米国政府は、中国の半導体製造能力の向上を防ぐべく、特定企業を標的にした輸出禁止措置を法制化する。オランダ、日本など同盟国の協力も要請する。中国が、ロシアに次いで安全保障上「危険な存在」という認識に基づくものだ。
『ロイター』(7月11日付)は、「米政権、半導体製造装置の対中輸出禁止で個別企業標的へー消息筋」と題する記事を掲載した。
(1)「バイデン米政権は、中国向けの半導体製造装置輸出制限を巡り、的を絞った新たな規制を検討している。中国の最大手半導体メーカー、中芯国際集成電路製造(SMIC)の生産活動に事実上狙いをつけて最先端技術が渡らないようにし、中国の最先端半導体の生産能力をそぐ。その一方で、世界経済への半導体供給が滞るのは避ける。消息筋5人がこうした構想をロイターに明かした」
SMICは、中国最大の半導体メーカーである。技術的には初歩の段階だが、いずれ高級半導体生産を手がけられないように、今のうちに「発展の芽」を摘むという米国の戦略である。
(2)「消息筋によると、輸出管理政策担当の米商務省が米半導体製造装置の特定の中国工場への輸出を禁止できないかを活発に議論している。最先端の14ナノメートル(nm)ノードやさらに小さい半導体の生産に入っている中国企業の工場を対象にする案だ。ただ、同じ中国企業が所有する工場でも、より汎用性の高い半導体を製造している工場には米国からの製造装置輸出を認め、世界全体で半導体不足を解消しようとしている動きに水を差さないようにするという」
SMICにとっては、14ナノメートル(nm)が最先端になる。サムスンでは、3ナノの生産を開始すると宣言したほど。これから見ても、14ナノは初歩的レベルにあることが分る。

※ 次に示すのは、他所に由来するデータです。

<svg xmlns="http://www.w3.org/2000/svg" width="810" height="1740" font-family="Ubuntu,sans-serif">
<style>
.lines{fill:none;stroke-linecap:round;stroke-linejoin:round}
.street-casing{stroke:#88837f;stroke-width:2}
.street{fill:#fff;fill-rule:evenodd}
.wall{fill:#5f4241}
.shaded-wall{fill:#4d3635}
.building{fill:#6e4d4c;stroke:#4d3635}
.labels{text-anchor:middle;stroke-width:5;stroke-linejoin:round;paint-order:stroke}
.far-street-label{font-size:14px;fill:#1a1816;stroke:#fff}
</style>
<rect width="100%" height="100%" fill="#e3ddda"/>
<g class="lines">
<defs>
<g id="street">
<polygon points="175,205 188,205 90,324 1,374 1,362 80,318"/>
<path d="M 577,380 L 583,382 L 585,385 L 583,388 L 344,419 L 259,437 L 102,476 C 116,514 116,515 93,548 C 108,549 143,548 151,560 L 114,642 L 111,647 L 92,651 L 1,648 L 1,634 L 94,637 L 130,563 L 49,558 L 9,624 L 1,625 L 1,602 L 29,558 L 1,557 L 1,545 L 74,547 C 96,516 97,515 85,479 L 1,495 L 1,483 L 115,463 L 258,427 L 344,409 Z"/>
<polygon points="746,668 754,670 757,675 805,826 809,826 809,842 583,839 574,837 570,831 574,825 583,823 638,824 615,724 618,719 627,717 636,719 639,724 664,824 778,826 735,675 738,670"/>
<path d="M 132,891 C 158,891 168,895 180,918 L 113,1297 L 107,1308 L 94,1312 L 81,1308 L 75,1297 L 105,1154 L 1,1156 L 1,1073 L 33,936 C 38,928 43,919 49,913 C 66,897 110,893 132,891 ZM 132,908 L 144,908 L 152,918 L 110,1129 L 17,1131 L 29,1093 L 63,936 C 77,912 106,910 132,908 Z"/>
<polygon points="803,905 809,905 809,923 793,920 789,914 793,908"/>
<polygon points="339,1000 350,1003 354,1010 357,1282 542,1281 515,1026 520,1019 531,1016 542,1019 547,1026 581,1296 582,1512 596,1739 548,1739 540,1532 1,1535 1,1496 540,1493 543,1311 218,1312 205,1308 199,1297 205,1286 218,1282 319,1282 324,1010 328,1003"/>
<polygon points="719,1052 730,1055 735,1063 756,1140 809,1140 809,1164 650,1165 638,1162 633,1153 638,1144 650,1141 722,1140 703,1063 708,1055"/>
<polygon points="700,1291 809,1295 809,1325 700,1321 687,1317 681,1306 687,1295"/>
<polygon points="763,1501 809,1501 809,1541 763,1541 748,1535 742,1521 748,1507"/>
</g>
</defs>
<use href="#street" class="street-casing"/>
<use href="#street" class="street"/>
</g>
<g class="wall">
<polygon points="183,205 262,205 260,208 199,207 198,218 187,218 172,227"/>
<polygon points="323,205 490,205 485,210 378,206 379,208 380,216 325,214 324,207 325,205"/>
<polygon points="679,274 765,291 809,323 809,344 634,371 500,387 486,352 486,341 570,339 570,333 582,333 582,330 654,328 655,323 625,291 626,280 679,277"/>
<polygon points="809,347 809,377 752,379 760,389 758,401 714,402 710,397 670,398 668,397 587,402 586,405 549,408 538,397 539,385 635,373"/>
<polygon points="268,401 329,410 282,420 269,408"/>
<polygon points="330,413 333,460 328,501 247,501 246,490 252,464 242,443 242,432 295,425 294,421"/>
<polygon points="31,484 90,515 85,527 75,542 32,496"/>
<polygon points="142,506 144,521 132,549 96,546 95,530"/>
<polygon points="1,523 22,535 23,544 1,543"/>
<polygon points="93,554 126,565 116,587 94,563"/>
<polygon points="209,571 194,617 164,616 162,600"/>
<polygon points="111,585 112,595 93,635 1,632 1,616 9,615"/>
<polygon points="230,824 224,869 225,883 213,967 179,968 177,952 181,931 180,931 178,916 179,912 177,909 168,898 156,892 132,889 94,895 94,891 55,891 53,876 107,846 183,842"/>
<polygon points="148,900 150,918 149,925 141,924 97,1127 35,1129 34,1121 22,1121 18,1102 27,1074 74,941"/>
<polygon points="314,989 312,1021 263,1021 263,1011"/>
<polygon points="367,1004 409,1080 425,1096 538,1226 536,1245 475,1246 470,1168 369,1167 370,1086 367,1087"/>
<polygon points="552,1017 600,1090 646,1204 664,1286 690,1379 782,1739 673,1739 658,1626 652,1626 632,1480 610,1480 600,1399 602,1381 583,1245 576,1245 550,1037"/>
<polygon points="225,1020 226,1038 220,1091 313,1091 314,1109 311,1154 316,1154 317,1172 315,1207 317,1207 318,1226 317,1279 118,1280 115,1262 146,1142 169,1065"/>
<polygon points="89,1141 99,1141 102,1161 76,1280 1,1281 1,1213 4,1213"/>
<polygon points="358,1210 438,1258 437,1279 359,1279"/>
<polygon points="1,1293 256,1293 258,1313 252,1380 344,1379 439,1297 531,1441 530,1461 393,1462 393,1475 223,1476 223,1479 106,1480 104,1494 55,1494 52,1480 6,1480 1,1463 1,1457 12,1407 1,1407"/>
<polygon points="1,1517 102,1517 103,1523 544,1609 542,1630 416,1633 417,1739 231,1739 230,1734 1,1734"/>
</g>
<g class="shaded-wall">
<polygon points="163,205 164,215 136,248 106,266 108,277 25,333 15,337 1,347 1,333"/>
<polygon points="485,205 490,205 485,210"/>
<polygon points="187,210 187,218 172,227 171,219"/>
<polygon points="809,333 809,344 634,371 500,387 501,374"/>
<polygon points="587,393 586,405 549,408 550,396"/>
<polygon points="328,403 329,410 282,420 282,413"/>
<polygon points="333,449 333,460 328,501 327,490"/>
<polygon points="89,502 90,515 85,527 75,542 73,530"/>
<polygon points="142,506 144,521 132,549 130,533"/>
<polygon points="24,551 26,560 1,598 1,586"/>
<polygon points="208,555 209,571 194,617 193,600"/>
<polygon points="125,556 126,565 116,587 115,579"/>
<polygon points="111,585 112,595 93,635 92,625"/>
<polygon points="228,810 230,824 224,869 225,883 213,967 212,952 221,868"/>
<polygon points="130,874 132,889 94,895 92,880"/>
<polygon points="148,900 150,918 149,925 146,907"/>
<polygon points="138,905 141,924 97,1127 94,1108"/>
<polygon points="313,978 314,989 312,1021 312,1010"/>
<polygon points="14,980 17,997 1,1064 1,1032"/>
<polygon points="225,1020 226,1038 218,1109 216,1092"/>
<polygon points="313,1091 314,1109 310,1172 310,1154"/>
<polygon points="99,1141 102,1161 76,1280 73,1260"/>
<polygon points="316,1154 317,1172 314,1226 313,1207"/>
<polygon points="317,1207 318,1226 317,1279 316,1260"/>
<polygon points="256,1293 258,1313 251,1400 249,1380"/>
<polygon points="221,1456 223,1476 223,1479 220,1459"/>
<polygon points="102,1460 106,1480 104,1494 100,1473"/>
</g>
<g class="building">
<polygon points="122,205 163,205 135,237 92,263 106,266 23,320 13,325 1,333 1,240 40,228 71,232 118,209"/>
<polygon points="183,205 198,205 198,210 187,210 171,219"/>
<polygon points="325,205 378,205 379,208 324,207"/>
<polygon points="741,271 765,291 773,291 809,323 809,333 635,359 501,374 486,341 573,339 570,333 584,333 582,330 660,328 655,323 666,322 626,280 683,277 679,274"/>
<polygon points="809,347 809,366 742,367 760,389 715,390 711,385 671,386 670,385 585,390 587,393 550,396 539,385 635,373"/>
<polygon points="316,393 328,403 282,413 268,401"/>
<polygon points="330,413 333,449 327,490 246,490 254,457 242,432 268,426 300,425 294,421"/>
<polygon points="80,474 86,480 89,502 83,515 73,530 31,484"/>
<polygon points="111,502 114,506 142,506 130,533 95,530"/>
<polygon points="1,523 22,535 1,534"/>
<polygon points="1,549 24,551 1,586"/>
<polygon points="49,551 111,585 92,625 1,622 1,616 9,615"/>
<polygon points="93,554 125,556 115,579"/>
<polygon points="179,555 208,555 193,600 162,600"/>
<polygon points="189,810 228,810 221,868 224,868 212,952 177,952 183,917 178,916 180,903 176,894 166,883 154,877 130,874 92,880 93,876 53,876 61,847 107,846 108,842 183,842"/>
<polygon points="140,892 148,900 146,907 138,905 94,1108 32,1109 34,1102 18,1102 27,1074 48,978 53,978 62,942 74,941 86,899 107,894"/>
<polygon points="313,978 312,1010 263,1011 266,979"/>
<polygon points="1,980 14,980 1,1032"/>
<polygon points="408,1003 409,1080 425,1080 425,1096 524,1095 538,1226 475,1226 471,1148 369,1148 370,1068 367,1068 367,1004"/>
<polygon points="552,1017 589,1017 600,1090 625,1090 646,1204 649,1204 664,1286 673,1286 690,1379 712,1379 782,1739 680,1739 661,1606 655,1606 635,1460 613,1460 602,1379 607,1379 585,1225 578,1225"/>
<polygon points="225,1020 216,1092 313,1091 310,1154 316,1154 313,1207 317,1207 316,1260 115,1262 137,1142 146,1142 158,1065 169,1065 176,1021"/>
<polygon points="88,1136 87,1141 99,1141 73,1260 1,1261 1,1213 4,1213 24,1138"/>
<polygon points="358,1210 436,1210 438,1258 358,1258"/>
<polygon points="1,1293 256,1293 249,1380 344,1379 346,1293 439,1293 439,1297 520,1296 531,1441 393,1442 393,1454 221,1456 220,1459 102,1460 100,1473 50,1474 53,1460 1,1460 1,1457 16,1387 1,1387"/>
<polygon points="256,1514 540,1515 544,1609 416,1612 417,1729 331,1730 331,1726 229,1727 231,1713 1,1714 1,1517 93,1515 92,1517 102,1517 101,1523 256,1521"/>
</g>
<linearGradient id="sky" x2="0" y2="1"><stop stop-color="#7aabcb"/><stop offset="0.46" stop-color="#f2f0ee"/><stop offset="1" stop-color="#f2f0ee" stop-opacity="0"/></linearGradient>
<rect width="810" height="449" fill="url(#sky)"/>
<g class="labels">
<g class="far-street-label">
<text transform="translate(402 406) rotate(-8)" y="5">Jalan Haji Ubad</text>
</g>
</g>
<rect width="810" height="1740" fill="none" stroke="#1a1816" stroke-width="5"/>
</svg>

(3)「米商務省の広報担当者は「特に半導体関連の輸出許可申請の分野では、(商務省や)他の審査機関は許可判断の際、輸出対象のテクノロジー・ノード(半導体技術の世代)を含め、さまざまな要素を勘案している」とコメントした。同省によると、バイデン政権としては中国に民生用、軍事用ともに最新技術を使わせないようにするため、同盟国や産業界と定期的に最適な方法を協議している」
バイデン政権は、中国の半導体技術の向上を阻止すべく、米産業界のほかに同盟国とも緊密な連絡を取っている。
(4)「今回の検討案が実現すれば、商務省が中国の個別の工場ごとに米国からの輸出を認めるかを決める初めての正式な規制措置になる。米国の競争力と国家安全保障を守るため中国による最先端半導体生産拡大を阻止する目標が一段と強化されることになる。複数の関係者によると、現在も非公式にはSMICに対してこうした方法が実行されているという。SMICはコメント要請に回答していない。同社は2019年終わり頃、14nmノードの半導体生産開始を発表している」
米国は、中国の個別半導体企業の実態までを把握して、半導体製造装置の輸出を管理する法律を準備している。SMICに対しては、すでにこうした規制が加えられているが、これを法制化して正統化する狙いだ。
(5)「同社はトランプ前政権下の20年に中国軍と関係があるとの理由で米企業の輸出禁止先に追加されたが、禁止対象はごく一部の半導体製造装置にとどまっていた。トランプ前政権が導入した輸出制限措置は許可の判断が省庁の裁量に委ねられたため、関係省庁間で見解が割れて審査や許可が大きく遅延する事態になっていた。消息筋によると、商務省が検討案に実効性を持たせるには、オランダや日本や韓国といった半導体製造装置の有力生産国である同盟国にも協力を求めることになる可能性が高い」
中国は、韓国の半導体製造技術者を大量にスカウトしている。だが、肝心の製造装置が輸入できなければ、せっかくのスカウトも意味をなさない。米国は、中国半導体企業の詳細な実情を把握しているのだ。